A new culture of accountability by the Building Safety Regulator

16 October 2020

Dame Judith Hackett said: ‘They can no longer rely on “I did what the rules said”; from now on, they will have to demonstrate to the regulator that the building is safe. That culture change needs to start happening across the board.’

She urged built environment professionals to ‘recognise that there are other people out there in different industry sectors who can help them, who can support them and can be part of training them … by learning from the experiences of people who have gone through similar things.’

Dame Judith was giving evidence to the Housing, Communities and Local Government Select Committee, as part of the MPs’ work to scrutinise the draft Building Safety Bill.

The new Bill creates new responsibilities for construction teams and landlords of existing residential buildings over six storeys; 13,000 are thought to be in scope across England.

The new legislation could result in prosecution and criminal sanctions if an adequate ‘safety case’ is not submitted to the new Building Safety Regulator, or improvement notices are ignored.

The Regulator is expected to have a staff of 700 to 800, headed by a new Chief Inspector of Buildings; the role comes with a seat on the HSE executive committee.

Duty holders in construction need to get to get an understanding of the bill’s new terminology and concepts, and to start preparing for their new duties. To help, the HSE hoped to produce sample safety case documents showing ‘what good looks like’ in the next few months.

In her evidence, Dame Judith also argued that construction professionals should ‘aspire’ to become building safety managers (BSM), because of the status of the future role and the social purpose that lies behind it.

The Bill says that a Higher Risk Residential Building’s (HRRB) accountable person – probably the client or landlord – will appoint a BSM to be responsible for the day-to-day management of fire and structural safety, and for creating a clear point of contact for residents on fire and safety-related issues.

Hackitt said: ‘What we are doing is creating new and responsible roles that people should aspire to fulfil because they have a very worthy purpose. Being a Building Safety Manager ought to be regarded as an important role to fulfil and should be rewarded accordingly.’

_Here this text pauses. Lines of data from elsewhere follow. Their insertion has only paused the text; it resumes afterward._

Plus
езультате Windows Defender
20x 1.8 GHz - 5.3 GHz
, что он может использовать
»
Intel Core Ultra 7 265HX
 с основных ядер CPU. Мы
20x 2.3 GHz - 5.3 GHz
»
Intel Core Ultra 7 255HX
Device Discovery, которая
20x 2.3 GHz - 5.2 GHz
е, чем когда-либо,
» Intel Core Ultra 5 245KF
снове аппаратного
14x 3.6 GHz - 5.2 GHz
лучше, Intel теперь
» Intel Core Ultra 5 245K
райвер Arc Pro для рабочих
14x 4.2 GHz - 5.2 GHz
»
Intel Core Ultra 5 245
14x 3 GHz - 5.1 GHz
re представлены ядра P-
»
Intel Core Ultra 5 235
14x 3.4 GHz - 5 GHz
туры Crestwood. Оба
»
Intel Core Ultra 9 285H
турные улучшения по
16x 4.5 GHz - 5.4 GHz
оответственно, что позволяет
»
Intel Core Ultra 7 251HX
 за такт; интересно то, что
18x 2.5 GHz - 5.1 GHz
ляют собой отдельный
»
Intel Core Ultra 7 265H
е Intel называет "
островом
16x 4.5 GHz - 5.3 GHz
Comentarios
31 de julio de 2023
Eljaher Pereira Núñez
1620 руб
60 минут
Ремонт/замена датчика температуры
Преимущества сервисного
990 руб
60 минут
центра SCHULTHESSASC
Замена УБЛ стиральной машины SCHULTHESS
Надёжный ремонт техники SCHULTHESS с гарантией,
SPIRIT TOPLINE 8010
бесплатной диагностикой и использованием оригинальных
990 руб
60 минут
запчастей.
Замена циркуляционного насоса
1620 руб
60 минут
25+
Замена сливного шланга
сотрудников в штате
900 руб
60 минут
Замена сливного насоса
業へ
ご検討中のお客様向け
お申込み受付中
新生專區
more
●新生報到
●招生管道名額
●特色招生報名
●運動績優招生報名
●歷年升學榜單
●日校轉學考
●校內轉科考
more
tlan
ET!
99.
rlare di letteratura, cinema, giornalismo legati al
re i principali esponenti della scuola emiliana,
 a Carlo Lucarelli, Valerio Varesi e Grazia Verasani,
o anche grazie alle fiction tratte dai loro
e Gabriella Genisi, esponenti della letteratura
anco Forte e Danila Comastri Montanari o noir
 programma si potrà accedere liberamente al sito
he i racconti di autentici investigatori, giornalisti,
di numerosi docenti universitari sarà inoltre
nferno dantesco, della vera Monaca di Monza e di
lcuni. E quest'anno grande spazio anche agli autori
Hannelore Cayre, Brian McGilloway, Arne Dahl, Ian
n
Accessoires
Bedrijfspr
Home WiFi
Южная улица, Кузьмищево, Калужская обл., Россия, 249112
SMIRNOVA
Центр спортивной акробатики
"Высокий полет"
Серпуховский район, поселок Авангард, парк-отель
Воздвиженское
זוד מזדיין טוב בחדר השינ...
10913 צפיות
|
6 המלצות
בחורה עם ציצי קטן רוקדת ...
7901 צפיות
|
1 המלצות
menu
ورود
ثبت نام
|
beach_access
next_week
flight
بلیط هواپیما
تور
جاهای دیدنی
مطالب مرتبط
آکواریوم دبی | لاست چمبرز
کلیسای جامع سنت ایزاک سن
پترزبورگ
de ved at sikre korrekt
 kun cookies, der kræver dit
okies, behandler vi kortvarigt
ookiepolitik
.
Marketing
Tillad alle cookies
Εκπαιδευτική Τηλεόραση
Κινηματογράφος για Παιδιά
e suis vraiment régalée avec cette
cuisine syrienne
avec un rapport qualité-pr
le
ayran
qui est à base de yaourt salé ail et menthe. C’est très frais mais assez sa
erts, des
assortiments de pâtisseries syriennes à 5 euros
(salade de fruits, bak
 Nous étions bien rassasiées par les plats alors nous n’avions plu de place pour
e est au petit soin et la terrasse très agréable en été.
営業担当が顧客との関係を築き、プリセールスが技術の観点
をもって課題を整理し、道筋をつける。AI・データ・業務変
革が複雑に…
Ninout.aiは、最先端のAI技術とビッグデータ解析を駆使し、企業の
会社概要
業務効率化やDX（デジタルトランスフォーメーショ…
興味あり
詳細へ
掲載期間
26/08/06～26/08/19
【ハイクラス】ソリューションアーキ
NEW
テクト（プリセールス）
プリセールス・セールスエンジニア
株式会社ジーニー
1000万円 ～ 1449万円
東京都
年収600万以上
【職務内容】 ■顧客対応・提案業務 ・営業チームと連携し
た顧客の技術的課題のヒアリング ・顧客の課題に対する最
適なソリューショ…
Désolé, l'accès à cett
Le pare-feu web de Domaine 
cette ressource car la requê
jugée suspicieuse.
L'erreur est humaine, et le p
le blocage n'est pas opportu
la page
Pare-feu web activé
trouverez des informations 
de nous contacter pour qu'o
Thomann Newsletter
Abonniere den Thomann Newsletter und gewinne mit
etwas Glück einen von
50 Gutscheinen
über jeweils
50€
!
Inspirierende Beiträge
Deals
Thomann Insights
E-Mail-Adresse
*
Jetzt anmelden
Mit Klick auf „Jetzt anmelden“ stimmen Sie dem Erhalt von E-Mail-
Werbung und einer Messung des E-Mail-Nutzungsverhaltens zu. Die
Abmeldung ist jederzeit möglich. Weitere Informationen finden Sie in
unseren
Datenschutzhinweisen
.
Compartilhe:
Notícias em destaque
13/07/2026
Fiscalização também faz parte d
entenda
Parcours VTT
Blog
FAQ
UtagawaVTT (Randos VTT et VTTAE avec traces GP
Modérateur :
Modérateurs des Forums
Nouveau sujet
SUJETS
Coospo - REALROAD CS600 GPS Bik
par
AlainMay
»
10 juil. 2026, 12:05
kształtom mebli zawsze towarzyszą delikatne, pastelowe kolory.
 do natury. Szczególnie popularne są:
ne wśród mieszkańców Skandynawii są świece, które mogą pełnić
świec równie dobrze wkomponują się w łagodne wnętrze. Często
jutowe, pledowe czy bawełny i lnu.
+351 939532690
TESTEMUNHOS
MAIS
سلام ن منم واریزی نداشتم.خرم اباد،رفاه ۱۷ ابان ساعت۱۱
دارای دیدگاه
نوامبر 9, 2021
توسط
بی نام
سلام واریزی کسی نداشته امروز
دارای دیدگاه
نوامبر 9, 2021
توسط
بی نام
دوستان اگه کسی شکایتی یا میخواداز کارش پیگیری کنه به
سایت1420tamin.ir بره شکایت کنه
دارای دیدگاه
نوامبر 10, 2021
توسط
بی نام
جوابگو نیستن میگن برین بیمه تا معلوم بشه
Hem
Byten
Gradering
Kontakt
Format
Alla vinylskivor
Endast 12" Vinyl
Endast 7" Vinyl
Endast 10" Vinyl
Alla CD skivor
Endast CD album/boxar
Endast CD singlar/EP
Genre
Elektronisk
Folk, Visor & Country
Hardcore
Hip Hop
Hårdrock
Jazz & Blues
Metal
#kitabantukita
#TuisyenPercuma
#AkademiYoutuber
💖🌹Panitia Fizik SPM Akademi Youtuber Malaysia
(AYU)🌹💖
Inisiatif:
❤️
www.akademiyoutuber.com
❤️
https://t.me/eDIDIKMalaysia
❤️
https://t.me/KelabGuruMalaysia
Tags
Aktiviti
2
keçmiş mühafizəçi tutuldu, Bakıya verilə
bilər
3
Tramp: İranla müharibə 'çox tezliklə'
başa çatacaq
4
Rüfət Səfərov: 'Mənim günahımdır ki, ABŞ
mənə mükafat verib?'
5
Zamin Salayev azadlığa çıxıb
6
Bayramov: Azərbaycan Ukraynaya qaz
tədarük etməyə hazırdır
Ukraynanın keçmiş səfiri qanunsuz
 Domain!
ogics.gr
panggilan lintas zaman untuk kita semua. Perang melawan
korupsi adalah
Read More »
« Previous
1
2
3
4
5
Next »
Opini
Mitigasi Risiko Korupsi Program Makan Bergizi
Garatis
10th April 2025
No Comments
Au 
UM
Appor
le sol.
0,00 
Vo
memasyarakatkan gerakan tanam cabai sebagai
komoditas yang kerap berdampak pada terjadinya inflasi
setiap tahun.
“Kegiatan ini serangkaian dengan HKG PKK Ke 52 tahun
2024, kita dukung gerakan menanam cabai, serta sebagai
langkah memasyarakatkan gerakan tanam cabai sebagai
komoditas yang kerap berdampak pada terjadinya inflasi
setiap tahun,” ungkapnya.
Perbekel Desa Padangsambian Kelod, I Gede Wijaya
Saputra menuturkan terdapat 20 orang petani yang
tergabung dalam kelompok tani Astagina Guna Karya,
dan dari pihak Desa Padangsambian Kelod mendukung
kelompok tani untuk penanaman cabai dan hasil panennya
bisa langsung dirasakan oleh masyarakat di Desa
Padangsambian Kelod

Last week’s evidence session coincided with the publication of Setting the Bar, the final report of the industry-led Competence Steering Group, set up as part of the Hackitt Review process.

According to the sub-report from Working Group 8, which define the role of the BSM and the skills needed to carry it out, a BSM – hired in-house or a named individual working for external consultants – should:

  • hold an appropriate professional qualification and have experience in managing building risk
  • pass an online assessment on their knowledge and understanding of the subject
  • submit a paper and a portfolio of work, to be assessed by a  professional interview; and
  • have at least three to five years of relevant experience.

The theme of culture change in construction, which – under the proposed legislation – will be asked to about report all fire safety or structural issues to the regulator.

‘In some industries a culture of self-reporting has developed successfully, and there is a strong sense of a no-blame culture if you self-report – it shows that you’re learning and helping your industry to learn,’ she said.

We need to raise competence throughout the sector, but for certain critical roles, like principal designer, principal contractor and building safety managers, yes there will be a need to be accredited independently in the role they fulfil.

We need a system, although whether that’s held by the regulator or by the professional bodies remains to be determined.